Paul is full of praise and delight, joy and wonder.

And he sees God as being the same. This is not some picture of a God who is austere and removed, a rather stern and scary head-teacher. This is a God who delights in our praise, a God who takes pleasure in the lives we offer him. There is joy here.

And yet, sometimes, our faith may feel fragile, our hope wobbly, our love insufficient. We know in our heads we should be joyful, but its not easy. We may feel insecure. Are we sure God really has called us? Hasn’t he made some mistake?

When I was a child and we were playing football in the playground, at the beginning of a match we would line up and wait to be picked by one of the captains on either side. It was always a horrible wait. How long would it take to be chosen? Would I be the last? Indeed, would either side want me?

To be told – “I was always going to pick you. You are my star player. Before I even got out to break I had already pencilled you in my team” – were just words of such confidence and delight.

It is true for us too with God. We are not an afterthought in the mind of God. “Oh… I guess you will have to do. You’re not my first choice, but there you go…” Indeed, we are the exact opposite.

God has chosen us before the creation of the world itself to live for him, to love him, to praise him.

Before we had done anything to show that we deserved his love; before we were even born; before indeed anyone or anything had come into being, God had chosen us!

Before the beginning of the world he had chosen us to be in relationship with him, to know him and to love him. And every act of his since then has been with that in mind. He has “predestined us” to be adopted as his children, to be welcomed into his family.

We are part of the purposes, the plans of God. It is not down to chance that we know God, that we experience his love.

We can be joyful. We can be confident. And we can be blessed.

As the old Sunday School song goes: “Count your blessings one by one and you will be amazed at what the Lord has done.”
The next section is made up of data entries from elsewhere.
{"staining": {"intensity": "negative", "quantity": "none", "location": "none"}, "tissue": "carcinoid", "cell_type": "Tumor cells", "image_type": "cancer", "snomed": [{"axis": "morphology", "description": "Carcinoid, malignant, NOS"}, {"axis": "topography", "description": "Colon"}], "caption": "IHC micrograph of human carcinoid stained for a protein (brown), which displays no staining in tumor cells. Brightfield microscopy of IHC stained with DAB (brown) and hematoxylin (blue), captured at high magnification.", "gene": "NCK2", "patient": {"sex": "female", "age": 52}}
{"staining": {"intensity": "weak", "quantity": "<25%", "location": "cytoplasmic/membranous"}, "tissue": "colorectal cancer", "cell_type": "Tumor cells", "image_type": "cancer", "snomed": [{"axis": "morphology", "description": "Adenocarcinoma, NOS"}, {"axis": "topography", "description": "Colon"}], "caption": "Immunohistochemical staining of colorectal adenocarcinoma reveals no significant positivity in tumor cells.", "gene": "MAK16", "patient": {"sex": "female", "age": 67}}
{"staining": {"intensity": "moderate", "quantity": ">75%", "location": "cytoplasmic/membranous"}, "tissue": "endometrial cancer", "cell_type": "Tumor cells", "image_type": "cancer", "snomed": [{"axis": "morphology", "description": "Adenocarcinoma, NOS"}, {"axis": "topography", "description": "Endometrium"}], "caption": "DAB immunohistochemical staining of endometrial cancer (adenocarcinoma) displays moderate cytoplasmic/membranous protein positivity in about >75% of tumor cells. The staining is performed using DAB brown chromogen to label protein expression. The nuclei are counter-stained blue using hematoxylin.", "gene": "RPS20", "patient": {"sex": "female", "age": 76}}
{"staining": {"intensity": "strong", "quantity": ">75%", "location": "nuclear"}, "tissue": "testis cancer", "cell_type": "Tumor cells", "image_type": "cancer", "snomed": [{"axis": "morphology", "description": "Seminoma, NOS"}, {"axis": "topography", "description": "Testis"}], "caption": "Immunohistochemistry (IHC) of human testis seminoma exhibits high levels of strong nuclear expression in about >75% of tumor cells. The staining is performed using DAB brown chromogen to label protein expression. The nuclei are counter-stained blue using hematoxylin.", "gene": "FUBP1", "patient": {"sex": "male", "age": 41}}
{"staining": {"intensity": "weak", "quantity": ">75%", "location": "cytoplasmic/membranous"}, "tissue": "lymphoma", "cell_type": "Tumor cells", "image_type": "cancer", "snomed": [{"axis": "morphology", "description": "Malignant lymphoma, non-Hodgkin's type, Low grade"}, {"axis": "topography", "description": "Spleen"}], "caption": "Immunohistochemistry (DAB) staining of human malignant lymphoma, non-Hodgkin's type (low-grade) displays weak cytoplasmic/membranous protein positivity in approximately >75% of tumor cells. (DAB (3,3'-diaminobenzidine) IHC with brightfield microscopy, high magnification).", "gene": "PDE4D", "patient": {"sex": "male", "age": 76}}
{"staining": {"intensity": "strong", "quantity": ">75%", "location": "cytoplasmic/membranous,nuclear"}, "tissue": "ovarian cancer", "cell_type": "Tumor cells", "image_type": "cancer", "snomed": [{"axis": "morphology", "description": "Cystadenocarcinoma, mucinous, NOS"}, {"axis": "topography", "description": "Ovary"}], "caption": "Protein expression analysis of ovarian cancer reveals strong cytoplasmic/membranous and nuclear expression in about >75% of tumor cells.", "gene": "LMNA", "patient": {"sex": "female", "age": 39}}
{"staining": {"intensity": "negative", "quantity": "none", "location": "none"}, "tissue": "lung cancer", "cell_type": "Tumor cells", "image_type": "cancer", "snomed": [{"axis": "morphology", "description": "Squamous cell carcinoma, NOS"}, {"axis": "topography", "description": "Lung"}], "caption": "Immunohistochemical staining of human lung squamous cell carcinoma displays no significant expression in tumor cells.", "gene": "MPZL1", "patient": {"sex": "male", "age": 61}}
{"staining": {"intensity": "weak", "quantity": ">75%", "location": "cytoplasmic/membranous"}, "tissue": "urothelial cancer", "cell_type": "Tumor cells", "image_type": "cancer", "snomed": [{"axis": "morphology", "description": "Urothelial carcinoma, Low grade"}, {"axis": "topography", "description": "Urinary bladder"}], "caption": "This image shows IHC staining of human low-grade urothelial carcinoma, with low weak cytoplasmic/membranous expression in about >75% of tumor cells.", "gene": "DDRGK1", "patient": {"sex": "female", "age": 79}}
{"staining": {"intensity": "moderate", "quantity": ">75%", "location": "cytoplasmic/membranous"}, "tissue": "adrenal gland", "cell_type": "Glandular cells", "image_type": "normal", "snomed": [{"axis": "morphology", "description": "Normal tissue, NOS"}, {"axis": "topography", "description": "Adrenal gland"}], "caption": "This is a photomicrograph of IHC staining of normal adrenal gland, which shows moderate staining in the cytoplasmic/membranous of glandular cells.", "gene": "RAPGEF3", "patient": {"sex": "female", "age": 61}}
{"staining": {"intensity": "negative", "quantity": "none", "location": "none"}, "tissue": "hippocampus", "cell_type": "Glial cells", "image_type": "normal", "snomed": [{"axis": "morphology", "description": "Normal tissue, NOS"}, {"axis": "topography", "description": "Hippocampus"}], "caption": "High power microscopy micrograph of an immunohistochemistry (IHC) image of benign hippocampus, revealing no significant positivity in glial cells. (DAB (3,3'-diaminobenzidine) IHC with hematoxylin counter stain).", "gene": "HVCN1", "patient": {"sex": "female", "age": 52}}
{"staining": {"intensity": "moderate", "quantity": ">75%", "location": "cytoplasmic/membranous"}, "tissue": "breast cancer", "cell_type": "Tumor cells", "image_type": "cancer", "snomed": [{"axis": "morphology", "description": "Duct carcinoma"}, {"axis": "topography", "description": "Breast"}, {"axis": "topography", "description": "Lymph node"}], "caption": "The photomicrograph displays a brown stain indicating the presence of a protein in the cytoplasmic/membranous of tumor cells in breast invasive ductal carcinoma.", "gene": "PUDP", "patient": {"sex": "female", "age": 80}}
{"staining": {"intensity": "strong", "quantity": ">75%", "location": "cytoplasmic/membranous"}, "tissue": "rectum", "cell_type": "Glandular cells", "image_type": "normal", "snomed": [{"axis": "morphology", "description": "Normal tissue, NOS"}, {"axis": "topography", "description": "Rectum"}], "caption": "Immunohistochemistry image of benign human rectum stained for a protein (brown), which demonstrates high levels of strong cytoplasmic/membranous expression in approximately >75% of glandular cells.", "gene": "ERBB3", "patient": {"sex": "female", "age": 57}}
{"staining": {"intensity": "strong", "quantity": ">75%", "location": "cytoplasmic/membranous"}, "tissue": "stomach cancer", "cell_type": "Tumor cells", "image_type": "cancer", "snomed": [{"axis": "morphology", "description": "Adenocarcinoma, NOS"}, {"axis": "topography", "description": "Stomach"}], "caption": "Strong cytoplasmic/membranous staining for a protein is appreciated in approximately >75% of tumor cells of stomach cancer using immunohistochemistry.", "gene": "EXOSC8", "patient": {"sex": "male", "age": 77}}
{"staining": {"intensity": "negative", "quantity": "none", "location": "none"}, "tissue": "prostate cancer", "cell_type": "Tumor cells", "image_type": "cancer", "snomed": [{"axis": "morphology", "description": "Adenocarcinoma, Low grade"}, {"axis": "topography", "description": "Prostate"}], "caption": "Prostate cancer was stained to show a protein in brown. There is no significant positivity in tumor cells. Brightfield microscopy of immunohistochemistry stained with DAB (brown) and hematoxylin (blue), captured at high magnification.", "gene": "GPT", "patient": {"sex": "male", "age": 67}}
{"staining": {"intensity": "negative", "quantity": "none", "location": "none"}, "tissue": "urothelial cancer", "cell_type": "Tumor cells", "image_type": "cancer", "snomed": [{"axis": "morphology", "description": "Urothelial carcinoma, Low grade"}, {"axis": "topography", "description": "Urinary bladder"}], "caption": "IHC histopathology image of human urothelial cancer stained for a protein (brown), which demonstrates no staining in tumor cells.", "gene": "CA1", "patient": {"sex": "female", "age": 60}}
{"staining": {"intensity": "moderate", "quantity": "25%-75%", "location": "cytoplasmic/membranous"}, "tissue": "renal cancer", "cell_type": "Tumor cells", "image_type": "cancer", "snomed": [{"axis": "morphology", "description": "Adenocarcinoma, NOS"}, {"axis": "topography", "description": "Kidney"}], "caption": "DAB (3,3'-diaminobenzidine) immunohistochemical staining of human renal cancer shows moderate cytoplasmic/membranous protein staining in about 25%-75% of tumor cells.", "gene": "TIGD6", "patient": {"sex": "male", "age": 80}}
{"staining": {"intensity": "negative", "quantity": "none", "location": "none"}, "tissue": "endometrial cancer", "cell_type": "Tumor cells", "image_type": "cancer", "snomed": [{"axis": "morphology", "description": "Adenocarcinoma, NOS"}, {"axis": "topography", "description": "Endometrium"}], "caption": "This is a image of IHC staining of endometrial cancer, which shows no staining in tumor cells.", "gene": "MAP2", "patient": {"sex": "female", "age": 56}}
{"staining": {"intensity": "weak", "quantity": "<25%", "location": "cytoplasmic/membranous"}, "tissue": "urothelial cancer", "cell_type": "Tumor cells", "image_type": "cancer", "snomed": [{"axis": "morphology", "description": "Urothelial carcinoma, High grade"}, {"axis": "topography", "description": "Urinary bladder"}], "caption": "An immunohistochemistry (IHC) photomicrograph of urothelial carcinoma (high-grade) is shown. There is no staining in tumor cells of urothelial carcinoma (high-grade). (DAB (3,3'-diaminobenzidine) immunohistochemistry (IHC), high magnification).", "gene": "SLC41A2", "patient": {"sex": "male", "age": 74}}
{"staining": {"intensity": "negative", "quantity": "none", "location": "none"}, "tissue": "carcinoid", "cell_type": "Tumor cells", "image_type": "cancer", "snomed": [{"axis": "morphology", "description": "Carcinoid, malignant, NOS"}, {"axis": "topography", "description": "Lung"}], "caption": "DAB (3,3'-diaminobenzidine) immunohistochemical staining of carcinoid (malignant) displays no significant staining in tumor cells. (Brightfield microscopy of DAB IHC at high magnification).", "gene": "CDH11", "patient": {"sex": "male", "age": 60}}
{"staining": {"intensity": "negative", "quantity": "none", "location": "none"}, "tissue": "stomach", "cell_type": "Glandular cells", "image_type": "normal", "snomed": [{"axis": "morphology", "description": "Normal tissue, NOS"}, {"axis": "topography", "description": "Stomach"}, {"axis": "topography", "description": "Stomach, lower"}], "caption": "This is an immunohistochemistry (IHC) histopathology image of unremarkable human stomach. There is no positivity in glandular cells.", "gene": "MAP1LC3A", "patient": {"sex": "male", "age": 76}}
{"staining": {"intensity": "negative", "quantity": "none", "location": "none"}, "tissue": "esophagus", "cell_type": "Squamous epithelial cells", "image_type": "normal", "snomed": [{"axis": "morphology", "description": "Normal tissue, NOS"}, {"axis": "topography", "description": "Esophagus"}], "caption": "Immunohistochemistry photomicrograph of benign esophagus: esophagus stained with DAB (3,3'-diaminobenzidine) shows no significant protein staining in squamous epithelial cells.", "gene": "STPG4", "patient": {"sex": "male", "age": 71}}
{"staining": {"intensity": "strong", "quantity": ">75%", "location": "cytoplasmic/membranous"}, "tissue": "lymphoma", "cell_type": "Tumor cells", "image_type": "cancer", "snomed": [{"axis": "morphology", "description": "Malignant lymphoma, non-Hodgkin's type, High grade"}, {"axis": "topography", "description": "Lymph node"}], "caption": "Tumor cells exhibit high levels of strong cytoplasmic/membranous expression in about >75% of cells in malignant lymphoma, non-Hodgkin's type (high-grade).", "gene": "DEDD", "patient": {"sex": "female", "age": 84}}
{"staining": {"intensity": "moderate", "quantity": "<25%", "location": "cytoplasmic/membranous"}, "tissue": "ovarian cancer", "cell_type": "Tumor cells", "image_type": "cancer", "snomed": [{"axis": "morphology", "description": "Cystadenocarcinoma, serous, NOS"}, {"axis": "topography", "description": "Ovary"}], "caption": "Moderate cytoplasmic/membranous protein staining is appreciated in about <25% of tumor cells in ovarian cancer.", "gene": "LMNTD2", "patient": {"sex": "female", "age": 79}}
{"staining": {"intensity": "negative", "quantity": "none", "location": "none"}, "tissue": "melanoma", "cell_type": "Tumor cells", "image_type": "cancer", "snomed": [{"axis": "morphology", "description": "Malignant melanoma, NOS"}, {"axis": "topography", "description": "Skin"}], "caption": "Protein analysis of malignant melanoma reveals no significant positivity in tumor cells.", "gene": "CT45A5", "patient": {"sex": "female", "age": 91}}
Paul begins to count his blessings here:

  • we have been blessed in the heavenly realms with every spiritual blessing
  • we have been chosen by God
  • we have been adopted into his family
  • we have received his glorious grace
  • we have freedom, life, because of his sacrifice for us
  • we have the forgiveness of sins – no longer do we need to carry the burden of guilt and regret around with us
  • we know what the purpose of life is (that great question that has eluded philosophers of all ages) – to bring all things together to worship Christ
  • we have received the gift of his holy spirit.

Whatever our circumstances. Whatever our mood. Read these words of Paul again and you’ll be amazed at what the Lord has done.